O you soul, then, most beautiful of creatures, who so long to know the place where your Beloved is, that you may seek Him, and be united to Him, you know now that you are yourself that very tabernacle where He dwells, the secret chamber of His retreat where He is hidden. Rejoice, therefore, and exult, because all your good and all your hope is so near you as to be within you; or, to speak more accurately, that you can not be without it, “for lo, the kingdom of God is within you.” So says the Bridegroom Himself, and His servant, St.

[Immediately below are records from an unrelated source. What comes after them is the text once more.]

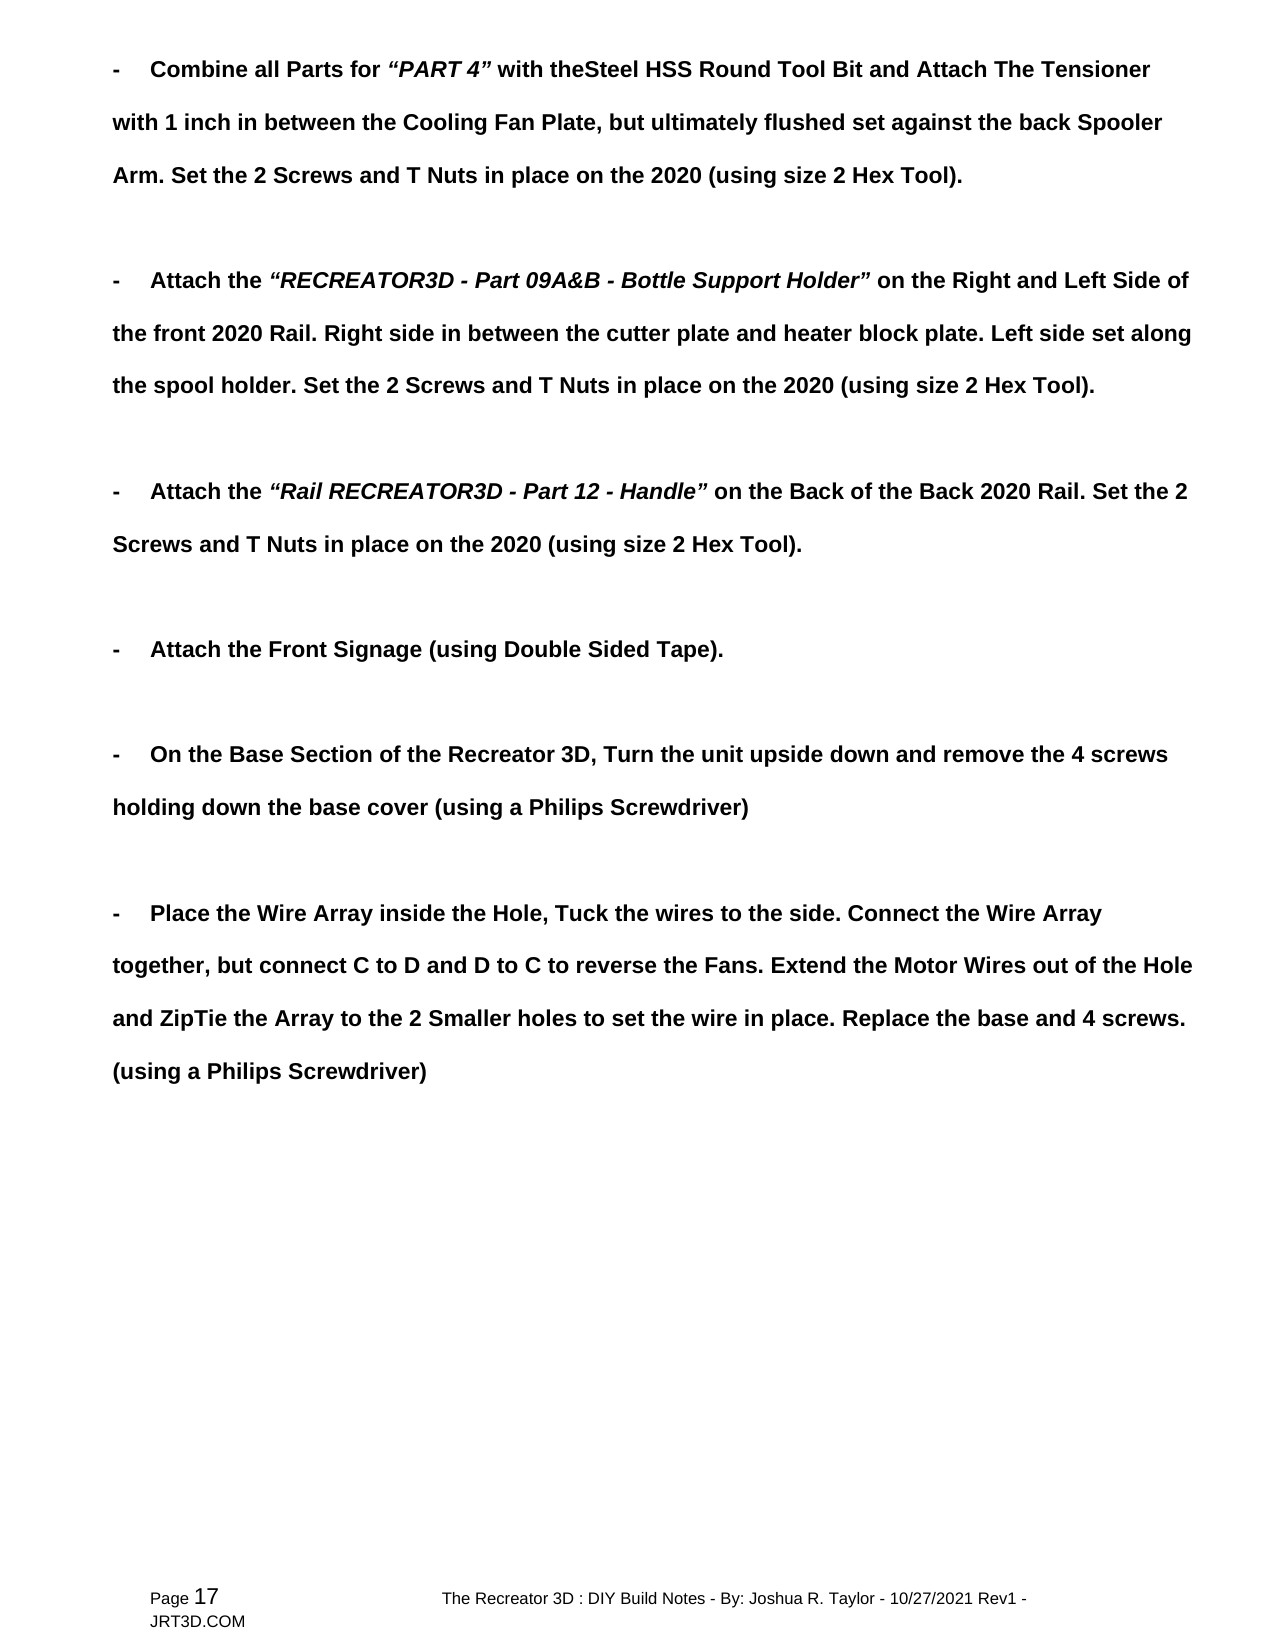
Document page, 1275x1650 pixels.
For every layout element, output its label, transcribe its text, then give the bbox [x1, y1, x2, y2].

text - Attach the “RECREATOR3D - Part 09A&B - Bottle Support Holder” on the Right and Left Side of the front 2020 Rail. Right side in between the cutter plate and heater block plate. Left side set along the spool holder. Set the 2 Screws and T Nuts in place on the 2020 (using size 2 Hex Tool). [112, 267, 1200, 399]
text - Attach the Front Signage (using Double Sided Tape). [112, 636, 1200, 662]
text - Combine all Parts for “PART 4” with theSteel HSS Round Tool Bit and Attach The Tensioner with 1 inch in between the Cooling Fan Plate, but ultimately flushed set against the back Spooler Arm. Set the 2 Screws and T Nuts in place on the 2020 (using size 2 Hex Tool). [112, 56, 1200, 188]
text - Attach the “Rail RECREATOR3D - Part 12 - Handle” on the Back of the Back 2020 Rail. Set the 2 Screws and T Nuts in place on the 2020 (using size 2 Hex Tool). [112, 478, 1200, 557]
text - On the Base Section of the Recreator 3D, Turn the unit upside down and remove the 4 screws holding down the base cover (using a Philips Screwdriver) [112, 741, 1200, 821]
text - Place the Wire Array inside the Hole, Tuck the wires to the side. Connect the Wire Array together, but connect C to D and D to C to reverse the Fans. Extend the Motor Wires out of the Hole and ZipTie the Array to the 2 Smaller holes to set the wire in place. Replace the base and 4 screws. (using a Philips Screwdriver) [112, 899, 1200, 1084]
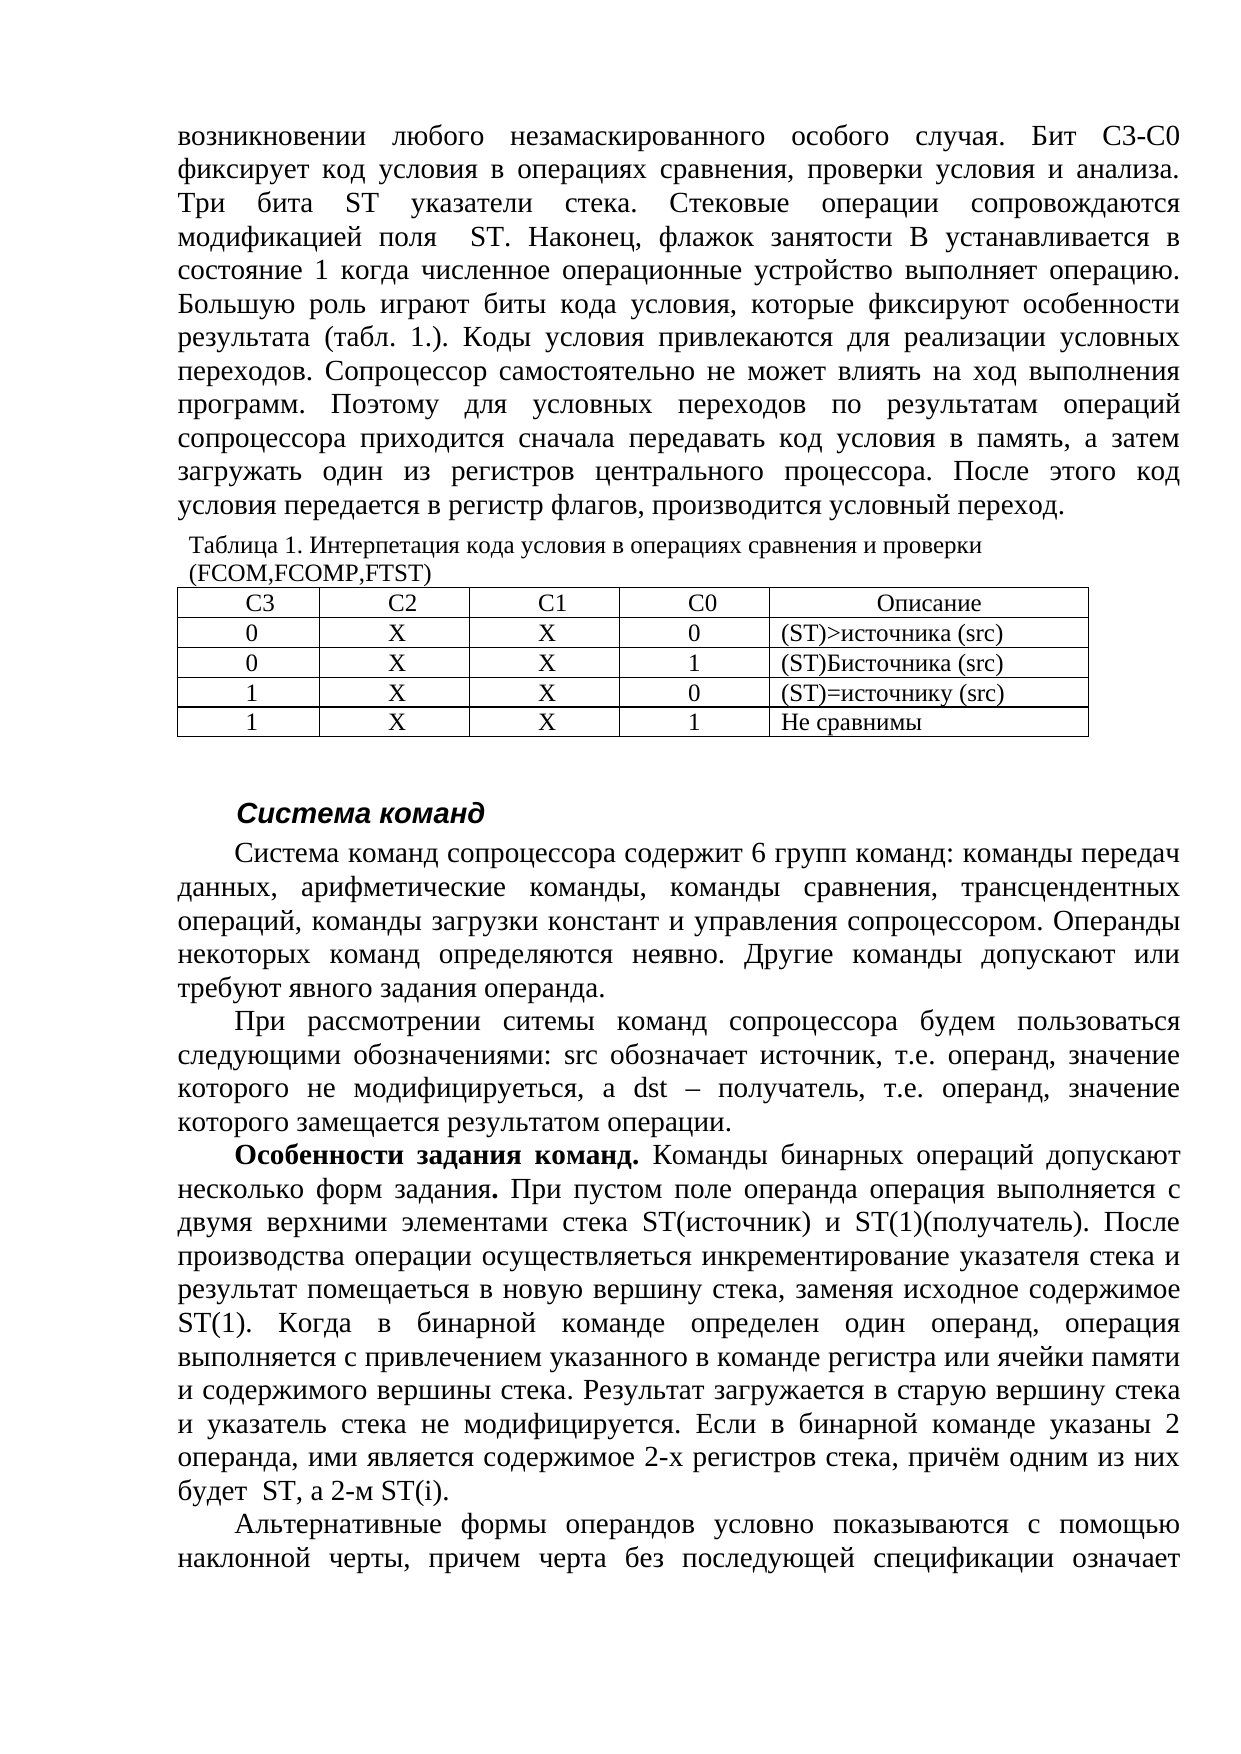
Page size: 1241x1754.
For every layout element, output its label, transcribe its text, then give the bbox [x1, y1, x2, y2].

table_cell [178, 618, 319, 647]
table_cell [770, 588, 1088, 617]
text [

Paul, adds: “You are the temple of the living God.” What joy for the soul to learn that God never abandons it, even in mortal sin; how much less in a state of grace! …Courage, then, O soul most beautiful, you know now that your Beloved, Whom you desire, dwells hidden within your breast; strive, therefore, to be truly hidden with Him, and then you shall embrace Him, and be conscious of His presence with loving affection. [4]
The "Friends of God"
Henry Suso (c. 1295-1366) was a part of the “Friends of God”, a loosely constituted and informal but wide-spread spiritual and mystical movement. In his written answer to Elizabeth Stäglin who begged to be told more of what God is, he wrote:
Ah, gentle God, if Thou art so lovely in Thy creatures, how exceedingly beautiful and ravishing Thou must be in Thyself. … … Come, daughter, thou hast now found thy God, whom thy heart has so long sought after. Look upwards, then, with sparkling eyes and radiant face and bounding heart, and behold Him and embrace Him with the infinite outstretched warms of thy soul and thy affection, and give thanks and praise to Him, the noble Prince of all creatures.

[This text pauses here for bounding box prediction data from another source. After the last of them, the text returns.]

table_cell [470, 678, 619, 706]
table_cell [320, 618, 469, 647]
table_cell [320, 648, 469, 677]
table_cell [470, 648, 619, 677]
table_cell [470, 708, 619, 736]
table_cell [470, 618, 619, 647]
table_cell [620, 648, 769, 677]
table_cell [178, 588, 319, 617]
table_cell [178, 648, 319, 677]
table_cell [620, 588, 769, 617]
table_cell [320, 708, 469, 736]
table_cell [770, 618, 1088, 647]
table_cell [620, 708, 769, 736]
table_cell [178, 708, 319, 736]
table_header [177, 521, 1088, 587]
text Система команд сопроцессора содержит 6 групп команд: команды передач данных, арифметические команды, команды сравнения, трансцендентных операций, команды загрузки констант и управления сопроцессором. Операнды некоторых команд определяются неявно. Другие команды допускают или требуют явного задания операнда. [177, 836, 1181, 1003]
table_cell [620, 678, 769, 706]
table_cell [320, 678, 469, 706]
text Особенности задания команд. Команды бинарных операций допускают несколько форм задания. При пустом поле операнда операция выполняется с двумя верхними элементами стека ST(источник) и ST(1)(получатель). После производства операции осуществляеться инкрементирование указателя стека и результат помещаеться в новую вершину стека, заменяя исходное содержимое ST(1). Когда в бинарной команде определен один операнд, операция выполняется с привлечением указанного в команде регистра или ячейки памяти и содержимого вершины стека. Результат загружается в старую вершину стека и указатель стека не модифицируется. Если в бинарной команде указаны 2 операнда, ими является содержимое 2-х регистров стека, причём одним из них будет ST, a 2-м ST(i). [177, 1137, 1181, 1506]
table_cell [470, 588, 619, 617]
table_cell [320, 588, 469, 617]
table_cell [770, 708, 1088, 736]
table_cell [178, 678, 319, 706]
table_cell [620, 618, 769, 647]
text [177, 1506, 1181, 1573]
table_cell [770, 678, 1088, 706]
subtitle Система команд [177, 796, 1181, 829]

One of his contemporaries, Flemish mystic Jan van Ruysbroek (1293-1381), author of the “Adornment of the Spiritual Marriage”, also explored the inward life and described:
The pure soul feels a constant fire of love, which desires above all things to be one with God, and the more the soul obeys the attraction of God the more it feels it, and the more it feels it the more it desires to be one with God.[4]
[edit] Developments in the Reformation
Madame Guyon
(1647-1717) French mystic. Her written works include, “The Song of Songs of Solomon.”
VERSE 1. Let him kiss me with the kisses of his mouth.
THIS kiss, which the soul desires of its God, is essential union, or a real, permanent and lasting possession of its divine object. It is the SPIRITUAL MARRIAGE.
… This, then, is the lofty and intimate union that the Spouse so pressingly demands at the hand of the Bridegroom. She asks it of Him as though she was addressing another; an impetuous sally of love, giving vent to her passion without particular thought as to whom she was speaking. Let Him kiss me, says she, since He can do it, but let it be with the kisses of His mouth; no other union can content me; that alone can satisfy all my desires, and that is what I demand.[5]